Autre cliché lié à votre secteur d’activité: un turnover important. Est-ce que cela se vérifie? Comment y faites-vous face?

«C’est un cliché que j’essaye de combattre. Nous avons environ 150 personnes qui fêtent leurs 15 ans d’ancienneté et un peu moins de cinq qui alignent 30 ans de maison! Si ce n’est pas du personnel stable, ça! Cela dit, bien sûr, il y a, chez nous comme chez nos confrères, quelque 10% de ‘nomades’. Ce sont des personnes envoyées par l’Adem qui, en fait, n’ont pas vraiment envie de travailler ou des personnes qui s’adaptent mal aux exigencesdu monde du travail en général… Puis, il y a les remplacements, disons ‘naturels’, qui représentent environ 150 postes par an: les gens qui partent à la retraite, qui trouvent un autre travail, qui reprennent des études… C’est la vie normale d’une entreprise. Attention, je parle ici des CDI. En période de vacances, nous engageons jusqu’à 700 personnes, uniquement pour des remplacements. Évidemment, si on ne regarde que ceux là, on a l’impression que ça bouge tout le temps.

Comment se passe le recrutement? Où cherchez-vous?

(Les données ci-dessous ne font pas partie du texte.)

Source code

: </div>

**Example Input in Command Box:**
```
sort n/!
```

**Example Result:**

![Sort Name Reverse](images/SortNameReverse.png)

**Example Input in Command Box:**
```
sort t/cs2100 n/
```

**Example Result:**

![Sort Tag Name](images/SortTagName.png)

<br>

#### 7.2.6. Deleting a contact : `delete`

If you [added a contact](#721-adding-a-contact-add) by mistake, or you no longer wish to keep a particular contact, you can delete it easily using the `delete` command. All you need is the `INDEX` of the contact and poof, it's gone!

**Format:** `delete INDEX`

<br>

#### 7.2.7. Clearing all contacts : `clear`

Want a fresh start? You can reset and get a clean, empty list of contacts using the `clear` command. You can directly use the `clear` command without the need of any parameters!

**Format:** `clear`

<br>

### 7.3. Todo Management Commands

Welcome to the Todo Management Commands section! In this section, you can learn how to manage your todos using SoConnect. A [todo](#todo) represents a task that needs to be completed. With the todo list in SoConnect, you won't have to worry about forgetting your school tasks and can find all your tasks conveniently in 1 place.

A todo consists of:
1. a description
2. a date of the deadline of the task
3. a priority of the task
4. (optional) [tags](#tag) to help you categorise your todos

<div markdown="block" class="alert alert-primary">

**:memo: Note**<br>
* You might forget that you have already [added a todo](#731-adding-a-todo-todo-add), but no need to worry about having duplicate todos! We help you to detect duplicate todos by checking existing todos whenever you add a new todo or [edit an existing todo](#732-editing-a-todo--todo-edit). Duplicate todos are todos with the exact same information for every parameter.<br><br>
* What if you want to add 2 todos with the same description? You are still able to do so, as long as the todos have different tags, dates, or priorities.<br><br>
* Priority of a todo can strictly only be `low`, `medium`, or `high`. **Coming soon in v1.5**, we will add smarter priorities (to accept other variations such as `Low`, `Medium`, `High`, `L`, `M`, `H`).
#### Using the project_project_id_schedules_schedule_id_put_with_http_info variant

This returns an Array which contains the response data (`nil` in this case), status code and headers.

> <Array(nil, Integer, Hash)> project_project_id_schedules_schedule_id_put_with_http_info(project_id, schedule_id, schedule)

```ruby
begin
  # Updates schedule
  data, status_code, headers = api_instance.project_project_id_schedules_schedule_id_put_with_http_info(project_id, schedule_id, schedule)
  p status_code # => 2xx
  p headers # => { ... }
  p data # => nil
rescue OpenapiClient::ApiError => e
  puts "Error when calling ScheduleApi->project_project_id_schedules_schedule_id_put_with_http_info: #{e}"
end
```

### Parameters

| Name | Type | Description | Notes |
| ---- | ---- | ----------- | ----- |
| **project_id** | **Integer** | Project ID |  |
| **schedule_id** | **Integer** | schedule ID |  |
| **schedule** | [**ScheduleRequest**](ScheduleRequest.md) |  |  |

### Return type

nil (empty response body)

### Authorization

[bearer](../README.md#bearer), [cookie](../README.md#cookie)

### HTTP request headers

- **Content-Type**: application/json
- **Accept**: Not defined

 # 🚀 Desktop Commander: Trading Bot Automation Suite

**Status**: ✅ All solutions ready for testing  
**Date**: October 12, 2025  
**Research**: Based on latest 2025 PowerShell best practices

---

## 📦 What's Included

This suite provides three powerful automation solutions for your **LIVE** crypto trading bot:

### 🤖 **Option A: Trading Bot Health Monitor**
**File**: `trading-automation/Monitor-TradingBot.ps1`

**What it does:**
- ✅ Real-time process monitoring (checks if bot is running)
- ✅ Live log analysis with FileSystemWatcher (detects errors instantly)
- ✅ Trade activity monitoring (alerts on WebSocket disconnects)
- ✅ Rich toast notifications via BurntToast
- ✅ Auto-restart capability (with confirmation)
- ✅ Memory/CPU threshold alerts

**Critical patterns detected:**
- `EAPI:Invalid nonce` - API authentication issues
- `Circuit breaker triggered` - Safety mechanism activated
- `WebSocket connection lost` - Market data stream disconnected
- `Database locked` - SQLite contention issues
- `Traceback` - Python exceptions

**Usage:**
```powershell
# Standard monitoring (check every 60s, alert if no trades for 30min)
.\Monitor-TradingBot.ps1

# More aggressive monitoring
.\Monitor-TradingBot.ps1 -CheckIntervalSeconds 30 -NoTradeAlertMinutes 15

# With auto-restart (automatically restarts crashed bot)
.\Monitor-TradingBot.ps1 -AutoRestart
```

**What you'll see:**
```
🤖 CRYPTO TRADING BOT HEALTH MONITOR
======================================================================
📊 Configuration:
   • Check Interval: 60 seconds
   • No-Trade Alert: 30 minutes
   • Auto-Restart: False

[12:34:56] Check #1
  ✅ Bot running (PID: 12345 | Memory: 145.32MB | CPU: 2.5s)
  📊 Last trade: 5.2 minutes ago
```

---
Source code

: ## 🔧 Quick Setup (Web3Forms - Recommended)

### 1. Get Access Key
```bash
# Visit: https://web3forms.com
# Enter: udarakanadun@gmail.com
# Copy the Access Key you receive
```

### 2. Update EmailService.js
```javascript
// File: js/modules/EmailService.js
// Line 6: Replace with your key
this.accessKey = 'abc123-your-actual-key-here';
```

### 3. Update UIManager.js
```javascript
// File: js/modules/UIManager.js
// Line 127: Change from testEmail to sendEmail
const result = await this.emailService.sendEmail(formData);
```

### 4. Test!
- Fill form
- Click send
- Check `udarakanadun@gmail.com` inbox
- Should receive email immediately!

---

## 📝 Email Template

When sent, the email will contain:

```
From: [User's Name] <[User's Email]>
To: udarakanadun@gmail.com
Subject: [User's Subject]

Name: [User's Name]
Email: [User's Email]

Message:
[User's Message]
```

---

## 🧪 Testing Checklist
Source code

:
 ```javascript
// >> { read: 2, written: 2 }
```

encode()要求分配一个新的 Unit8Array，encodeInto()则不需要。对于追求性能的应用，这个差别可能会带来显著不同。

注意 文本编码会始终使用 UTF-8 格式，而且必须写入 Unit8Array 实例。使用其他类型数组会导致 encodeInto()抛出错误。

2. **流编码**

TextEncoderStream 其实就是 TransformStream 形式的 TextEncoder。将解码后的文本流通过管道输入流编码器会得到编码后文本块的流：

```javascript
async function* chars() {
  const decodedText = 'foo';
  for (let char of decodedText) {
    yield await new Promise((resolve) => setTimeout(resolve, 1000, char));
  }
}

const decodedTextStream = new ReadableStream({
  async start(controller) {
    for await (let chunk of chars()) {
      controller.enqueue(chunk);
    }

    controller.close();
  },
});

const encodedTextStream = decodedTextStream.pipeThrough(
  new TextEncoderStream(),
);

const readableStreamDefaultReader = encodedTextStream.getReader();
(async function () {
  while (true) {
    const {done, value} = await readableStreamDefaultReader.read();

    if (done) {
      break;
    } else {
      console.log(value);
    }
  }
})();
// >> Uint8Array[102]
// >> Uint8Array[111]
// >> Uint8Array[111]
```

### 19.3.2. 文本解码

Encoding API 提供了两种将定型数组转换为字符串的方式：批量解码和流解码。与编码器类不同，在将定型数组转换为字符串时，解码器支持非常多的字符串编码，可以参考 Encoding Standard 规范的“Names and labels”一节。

«Nous recevons des demandes tous les jours, par courrier ou par internet. Une autre voie très efficace est le bouche-à-oreille! On demande à nos gens s’ils ne connaissent pas quelqu’un qui pourrait convenir. Nous faisons remplir des dossiers standardisés qui renseignent les compétences, les disponibilités, la région… Ils sont classés par métiers et géographiquement. Bien sûr, pour certains métiers spécifiques, nous devons vérifier les qualifications: il y a des ingénieurs chimistes à la blanchisserie, des cuisiniers diplômés, des hygiénistes, des diététiciennes. Ensuite, les dossiers passent dans les mains des superviseurs, qui font une présélection selon les besoins et rencontrent les candidats. Cela peut aller très vite. Je laisse aux superviseurs le soin de choisir leurs collaborateurs. Car, sur le terrain, ce sont eux qui vont travailler ensemble. Je ne veux rien imposer, j’intègre toujours les responsables de service à la sélection du personnel. Même chose pour les congés: je n’interviens pas dans ces questions. Nous avons fixé un cadre et des règles, les superviseurs les appliquent, et les membres du personnel s’arrangent entre eux.»

Parcours

Des racines et des ailes

Après des études de droit, en France, Tun Di Bari a créé une fiduciaireà Luxembourg avant d’intégrer, en 1997, ce qui était à l’époque le groupe Pedus, au contrôle interne. Il y a rapidement gravi les échelons et est devenu membre de la direction pour initier une vaste restructuration administrative et organisationnelle, encore en vigueur aujourd’hui. «J’ai toujours aimé donner des conseils et aider les gens», explique-t-il pour justifier ses choix. Fier de ses origines «italienne et ouvrière», Tun Di Bari n’oublie jamais d’où il vient et comprend, sans doute mieux que d’autres, le personnel de chez Dussmann.